Subía por la senda de La Buitrera, buscando el punto geodésico visible desde la urbanización. Cada escalón de piedra que tenía que sortear le hacía sorprenderse más de sí mismo. Si, era él. El que un día, siguiendo a otros, se lanzó tumba abierta por la estrecha y empinada senda que ahora subía a duras penas. Recuerda perfectamente que, salvo un escalón inicial, hizo todo el tramo montado, saltando, esquivando piedras, buscando la mejor trazada guiado por su anónimo predecesor. Ahora, carga con la bici al hombro y tiene que buscar una trayectoria alternativa para poder llegar arriba. En la cima un grupo de excursionistas se sorprenden que haya podido llegar con la bici. Les comenta que por supuesto bajar, bajará andando. Siempre no fue así.

1 de diciembre de 2011

El Truman de la Calderona

© 2010 J. Gállego         
http://macroinstantes.blogspot.com

Esta salida no era como la mayoría. Hoy tenía compañía. Luchaba por controlar la inquietud de sentirse maestro por un día y disfrutar del momento de presentarle a su hija a la Sierra. Sabía que era una presentación informal, incompleta y quizás algo engañosa pero prefería no mostrar toda la dureza de la Calderona en las primeras de cambio y mantener un cierto halo de misterio que hiciera mucho más atractivas posteriores excursiones.

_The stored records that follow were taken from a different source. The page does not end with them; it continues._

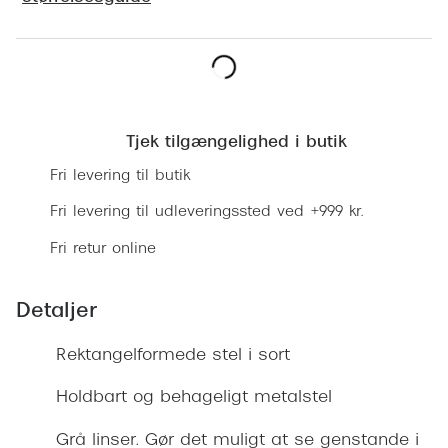
Ray-Ban 
Transitions®
Armani 
Stellest® til børn
Polaroid
Tilskud til briller
Læg i kurv
Eksklusi
Tjek tilgængelighed i butik
Form og farve
Fri levering til butik
Prada
Ansigtsform og briller
Fri levering til udleveringssted ved +999 kr.
Miu Miu
Briller til øjne, næse, bryn og kinder
Fri retur online
Saint La
Runde briller
Gucci
Sorte briller
Detaljer
Bottega 
Pilotbriller
Rektangelformede stel i sort
Tom For
Gennemsigtige briller
Holdbart og behageligt metalstel
Balenci
Røde briller
Grå linser. Gør det muligt at se genstande i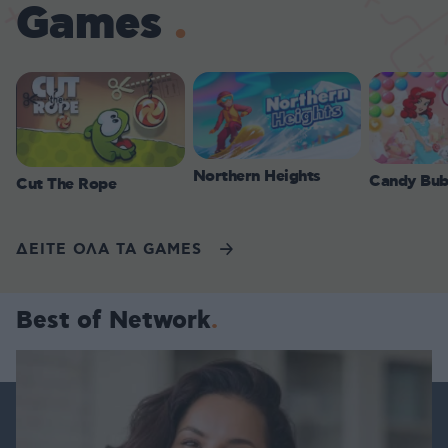
Games
Northern Heights
Candy Bub
Cut The Rope
ΔΕΙΤΕ ΟΛΑ ΤΑ GAMES
Best of Network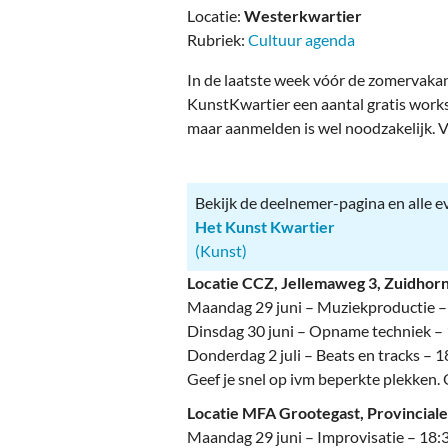
Ou
Locatie:
Westerkwartier
Rubriek:
Cultuur agenda
Pol
In de laatste week vóór de zomervakan
Zui
KunstKwartier een aantal gratis work
maar aanmelden is wel noodzakelijk. Va
Bekijk de deelnemer-pagina en alle 
Het Kunst Kwartier
(Kunst)
Locatie CCZ, Jellemaweg 3, Zuidhor
Maandag 29 juni – Muziekproductie 
Dinsdag 30 juni – Opname techniek –
Donderdag 2 juli – Beats en tracks – 
Geef je snel op ivm beperkte plekken.
Locatie MFA Grootegast, Provincia
Maandag 29 juni – Improvisatie – 18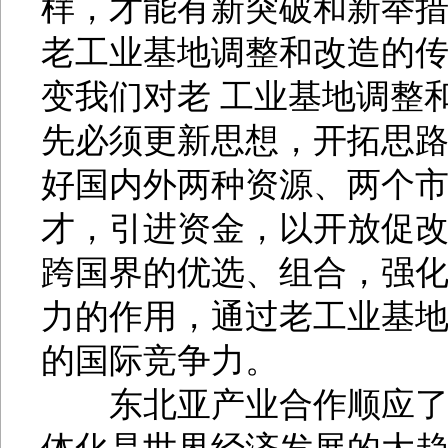
样，才能有新突破和新举
老工业基地调整和改造的
变我们对老 工业基地调整
先必须更新思想，开拓思
好国内外两种资源、两个
才，引进资金，以开放促
跨国界的优选、组合，强
力的作用，通过老工业基
的国际竞争力。
东北亚产业合作顺应了生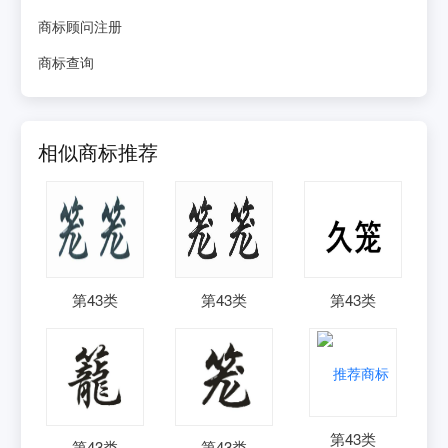
商标顾问注册
商标查询
相似商标推荐
第
43
类
第
43
类
第
43
类
第
43
类
第
43
类
第
43
类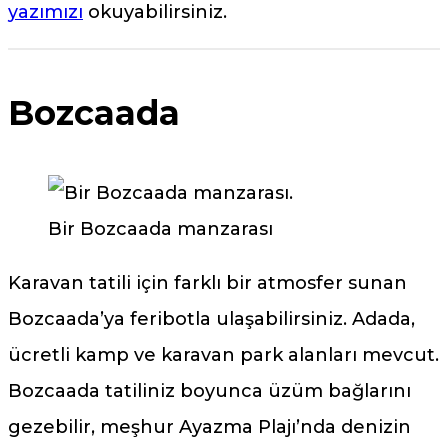
yazımızı
okuyabilirsiniz.
Bozcaada
Bir Bozcaada manzarası
Karavan tatili için farklı bir atmosfer sunan
Bozcaada’ya feribotla ulaşabilirsiniz. Adada,
ücretli kamp ve karavan park alanları mevcut.
Bozcaada tatiliniz boyunca üzüm bağlarını
gezebilir, meşhur Ayazma Plajı’nda denizin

Siempre a unos metros por detrás la observaba desenvolverse atrevida encima de la bicicleta. Con las maneras y el atrevimiento que da el no haber sufrido caídas dolorosas, el no haber probado la aspereza de la tierra o la dureza del asfalto erosionando su piel preadolescente. Apretó con fuerza los pedales para culminar aquella pequeña rampa e iniciar un descenso divertido por la pista rojiza y ancha salpicada de charcos reticentes a desaparecer enfrascados en una lucha perdida contra el tibio sol de noviembre. Por un momento agachó la cabeza para concentrarse en el repetitivo ruido de las calas secas por el barro y la perdió de su vista, cuando levantó la mirada se cruzó con él. Mimético. No era la primera vez, ni la segunda. Siempre esquivo en dirección contraria, se lamentaba de su indecisión, de no haberle saludado como corresponde. Esta vez no.
- ¿Cómo que Pedro?
- Si, tú eres Pedro, Bicipalo ¿no?  Hace años encontré tu blog de casualidad buscando cosas de la Calderona y desde entonces me tienes enganchado.
Rota la barrera virtual. Lo único que le sorprendió fue el agudo tono de su voz. El resto lo conocía. Asimilaba con familiaridad sus palabras, sus pensamientos, tantas veces leídos, sintiéndose un afortunado receptor de su entusiasmo al hablar de la Sierra, de sus perros, de sus relatos, de Joa, de Paul, en definitiva de su modo de afrontar la vida. Entusiasmo ya transmitido en cada relato real o ficticio, en cada entrada de su blog, en cada fotografía, pero ahora amplificado por la voz, los gestos y las expresiones de alguien dispuesto a aprovechar cada momento y disfrutar de él. De alguien consciente de la existencia del telón al final del mar, de la farsa, de las cámaras y de los actores del show de la vida pero que no necesita ir más allá para vivirla plenamente, sabedor de que, simplemente se trata de eso, de vivirla.